> [Work to be completed]:
Give every entry again, exactly as it stands.

Page-level text extractions:
- Opening Delimiter -
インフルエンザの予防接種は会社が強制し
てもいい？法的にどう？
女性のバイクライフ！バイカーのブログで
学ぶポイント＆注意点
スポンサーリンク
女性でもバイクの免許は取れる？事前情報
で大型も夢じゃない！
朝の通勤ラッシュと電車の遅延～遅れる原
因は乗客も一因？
- Closing Delimiter -
> [Result of the exercise]:
インフルエンザの予防接種は会社が強制し
てもいい？法的にどう？
女性のバイクライフ！バイカーのブログで
学ぶポイント＆注意点
スポンサーリンク
女性でもバイクの免許は取れる？事前情報
で大型も夢じゃない！
朝の通勤ラッシュと電車の遅延～遅れる原
因は乗客も一因？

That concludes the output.